* **Work request**: Pull every line of text from all the records below, reproducing each one word for word, and omit the pictures.

* **Stored records**:
--- START ---
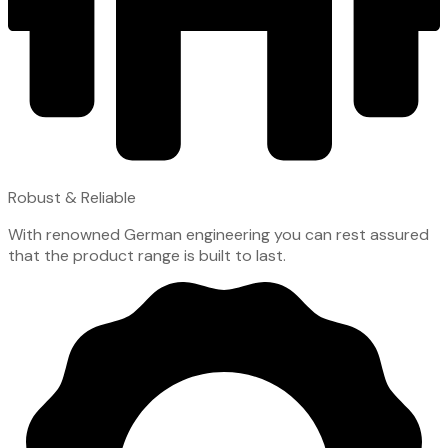
Robust & Reliable
With renowned German engineering you can rest assured
that the product range is built to last.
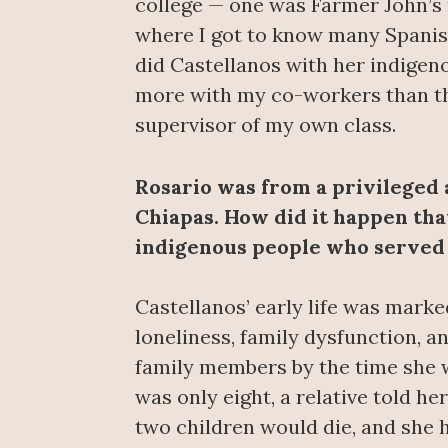
college — one was Farmer John’s
where I got to know many Spanis
did Castellanos with her indigeno
more with my co-workers than th
supervisor of my own class.
Rosario was from a privileged 
Chiapas. How did it happen tha
indigenous people who served
Castellanos’ early life was marked
loneliness, family dysfunction, an
family members by the time she 
was only eight, a relative told he
two children would die, and she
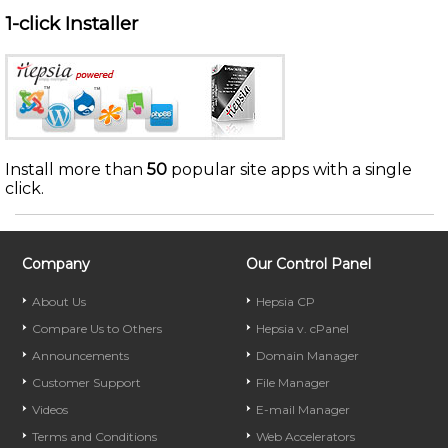
1-click Installer
Install more than
50
popular site apps with a single
click.
Company
Our Control Panel
About Us
Hepsia CP
Compare Us to Others
Hepsia v. cPanel
Announcements
Domain Manager
Customer Support
File Manager
Videos
E-mail Manager
Terms and Conditions
Web Accelerators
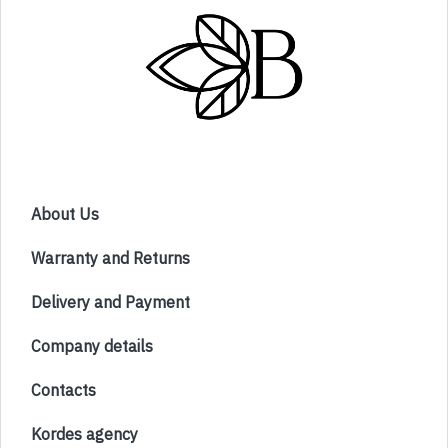
About Us
Warranty and Returns
Delivery and Payment
Company details
Contacts
Kordes agency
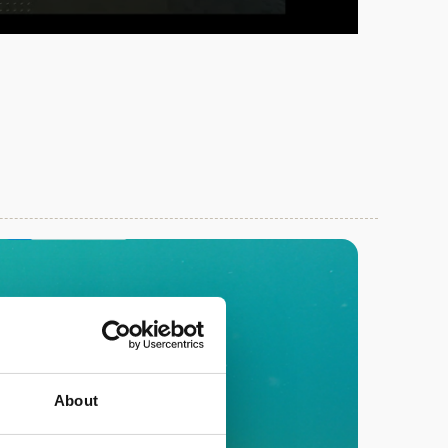
About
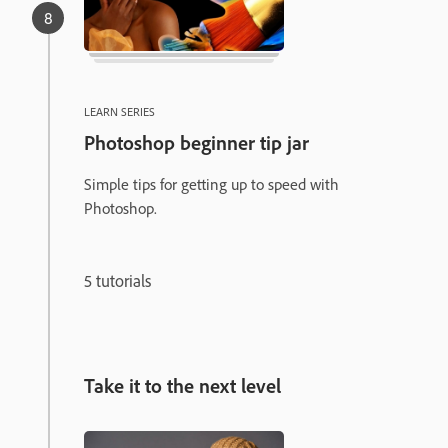
LEARN SERIES
Photoshop beginner tip jar
Simple tips for getting up to speed with
Photoshop.
5 tutorials
Take it to the next level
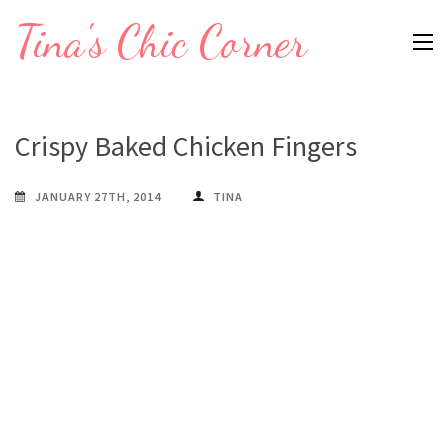
Skip
Tina's Chic Corner
to
content
(Press
Enter)
Crispy Baked Chicken Fingers
JANUARY 27TH, 2014
TINA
--- END ---
* **Task answer**:
Robust & Reliable
With renowned German engineering you can rest assured
that the product range is built to last.
college — one was Farmer John’s
where I got to know many Spanis
did Castellanos with her indigeno
more with my co-workers than th
supervisor of my own class.
Rosario was from a privileged 
Chiapas. How did it happen tha
indigenous people who served
Castellanos’ early life was marked
loneliness, family dysfunction, an
family members by the time she 
was only eight, a relative told he
two children would die, and she
1-click Installer
Install more than
50
popular site apps with a single
click.
Company
Our Control Panel
About Us
Hepsia CP
Compare Us to Others
Hepsia v. cPanel
Announcements
Domain Manager
Customer Support
File Manager
Videos
E-mail Manager
Terms and Conditions
Web Accelerators
About Us
Warranty and Returns
Delivery and Payment
Company details
Contacts
Kordes agency
About
LEARN SERIES
Photoshop beginner tip jar
Simple tips for getting up to speed with
Photoshop.
5 tutorials
Take it to the next level
Skip
Tina's Chic Corner
to
content
(Press
Enter)
Crispy Baked Chicken Fingers
JANUARY 27TH, 2014
TINA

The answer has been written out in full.